Peering around buildings, hiding behind trees, hoping I’ll catch a glimpse of him as he walks to his car or to the faculty building … it’s so out of character for me, but that certainly hasn’t stopped me from watching him—daily, I might add—for the entire school year.
I drop my backpack onto the grass and plop down next to it, putting in my earbuds. Music is a good distraction from the voices in my head reminding me that I need to be studying for a midterm. Those same voices also call me a stalker and tell me how out of control I’ve become.
It was not my intention to fall headlong into Stalkersville. Truth be told, there was nothing intentional at all. It was as if some unknown entity, an act of Mother Nature perhaps, steered me in his direction—something like lightning, thunder, possibly even an earthquake that swept me off my feet.
I saw him.
And I fell.
I fell hard. Painfully, all-in, no turning back.
Grimacing at my incredible idiocy, I dig around in my backpack for my notebook and a pen, watching out of the corner of my eye just in case he should decide to leave early today. How sick am I that I know his schedule, his patterns, his movements? I should. I’ve followed him long enough to know a whole lot of things: I know he carries a worn, leather briefcase—the same dark brown as the shoes he wears more often than the black ones; I know he prefers his herringbone jacket over the solid one he wears once in a while.
I know he rarely smiles. And when he does, it looks pained … and forced.
I know he drives a fancy, expensive car in a slate gray color that matches some of the streaks running through his wavy hair. I know he prefers to nod instead of speak and that he moves swiftly, eyes straight forward as if he can part the sea of students with his only his gaze.
I know he’s beautiful. Hauntingly beautiful.
I know that his eyes are sometimes green, sometimes blue, and sometimes gray, depending on what he’s wearing—and his mood. I know I could get lost in them, if given the chance.
I know he’s untouchable.
I know he used live in California and that he moved here the beginning of the school year. I know that you can find out a lot of personal information on the internet. I know I prefer him with a bit of scruff on his regal chin, but the beard he’s been growing for a few weeks looks sexy as hell too. I know I’ve never liked men with beards. Until he came along.

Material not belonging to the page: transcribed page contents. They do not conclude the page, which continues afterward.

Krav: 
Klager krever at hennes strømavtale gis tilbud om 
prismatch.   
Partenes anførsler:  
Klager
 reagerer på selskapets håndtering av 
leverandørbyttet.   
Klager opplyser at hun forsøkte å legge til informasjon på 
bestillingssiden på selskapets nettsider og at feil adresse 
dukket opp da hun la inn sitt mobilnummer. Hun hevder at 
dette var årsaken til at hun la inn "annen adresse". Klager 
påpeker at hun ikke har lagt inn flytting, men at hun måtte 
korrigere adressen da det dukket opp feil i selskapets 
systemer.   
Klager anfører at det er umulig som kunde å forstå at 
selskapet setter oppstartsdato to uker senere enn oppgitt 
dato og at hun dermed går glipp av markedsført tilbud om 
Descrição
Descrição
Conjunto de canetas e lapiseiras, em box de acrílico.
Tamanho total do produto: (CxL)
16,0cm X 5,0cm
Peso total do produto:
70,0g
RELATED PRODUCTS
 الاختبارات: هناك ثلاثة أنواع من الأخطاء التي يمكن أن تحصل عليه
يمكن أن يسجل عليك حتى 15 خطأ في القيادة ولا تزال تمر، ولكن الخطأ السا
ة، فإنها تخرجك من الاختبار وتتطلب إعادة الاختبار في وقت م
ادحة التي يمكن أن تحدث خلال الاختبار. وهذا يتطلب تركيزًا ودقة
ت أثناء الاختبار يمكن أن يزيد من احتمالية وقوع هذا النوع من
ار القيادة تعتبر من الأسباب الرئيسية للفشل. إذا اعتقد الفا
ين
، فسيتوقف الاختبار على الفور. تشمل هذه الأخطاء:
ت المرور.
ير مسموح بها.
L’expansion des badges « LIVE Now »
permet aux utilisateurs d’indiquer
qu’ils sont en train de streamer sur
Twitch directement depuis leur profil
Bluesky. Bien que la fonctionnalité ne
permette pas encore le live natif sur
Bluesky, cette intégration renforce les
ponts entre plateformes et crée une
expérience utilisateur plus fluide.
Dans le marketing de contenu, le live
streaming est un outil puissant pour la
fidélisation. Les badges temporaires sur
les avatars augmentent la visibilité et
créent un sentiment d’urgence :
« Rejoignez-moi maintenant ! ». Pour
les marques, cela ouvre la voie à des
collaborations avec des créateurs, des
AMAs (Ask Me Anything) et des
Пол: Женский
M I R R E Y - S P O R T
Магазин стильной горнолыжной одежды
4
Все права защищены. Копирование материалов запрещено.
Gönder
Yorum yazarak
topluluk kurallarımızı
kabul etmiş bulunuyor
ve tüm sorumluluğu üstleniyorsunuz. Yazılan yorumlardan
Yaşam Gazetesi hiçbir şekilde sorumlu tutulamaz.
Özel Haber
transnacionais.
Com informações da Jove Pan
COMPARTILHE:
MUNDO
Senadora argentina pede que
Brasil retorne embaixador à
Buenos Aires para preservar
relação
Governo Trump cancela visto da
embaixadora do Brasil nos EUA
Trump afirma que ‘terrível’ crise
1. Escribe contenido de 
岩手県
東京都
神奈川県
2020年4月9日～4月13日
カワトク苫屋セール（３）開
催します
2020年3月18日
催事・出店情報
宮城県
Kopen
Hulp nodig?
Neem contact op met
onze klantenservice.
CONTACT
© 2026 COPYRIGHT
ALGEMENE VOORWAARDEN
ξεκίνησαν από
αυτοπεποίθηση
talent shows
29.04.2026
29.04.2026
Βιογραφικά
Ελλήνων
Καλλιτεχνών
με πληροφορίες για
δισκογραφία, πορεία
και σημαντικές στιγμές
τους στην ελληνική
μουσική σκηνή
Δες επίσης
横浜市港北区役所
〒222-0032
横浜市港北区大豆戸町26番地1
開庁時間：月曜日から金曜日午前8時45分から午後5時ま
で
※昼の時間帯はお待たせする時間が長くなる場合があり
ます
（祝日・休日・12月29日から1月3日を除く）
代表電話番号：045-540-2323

The air around me crackles with awareness and right on cue, the building door is shoved open. He walks out onto the stone steps, squinting at the bright afternoon sunshine, briefcase in his right hand and his phone in the left, pressed to his ear. His harsh scowl tells its own story; he’s pissed, irritated and impatient with the person on the other end of the line.
I know he’s like that most of the time.
With one more curt word that I cannot hear, he shoves the phone into his jacket pocket and begins to move with purpose, striding right past me without any acknowledgement. Not that I expect it. He never sees me, not like I want him to. He doesn’t even know I exist. I’m simply one of many nameless faces at this school where I’m a student and he’s a teacher.
What a cliché, I muse as my eyes follow him until he disappears from sight. It’s not like I haven’t tried to stop, I have. Many, many, many times. But then he passes me in the hall, and he might nod or just lock eyes with me for a brief second or two, and when that happens I’m convinced there’s something more going on between us. Sure, maybe I’m the only one who feels it, but it’s there nonetheless.
Or at least that’s what I tell myself.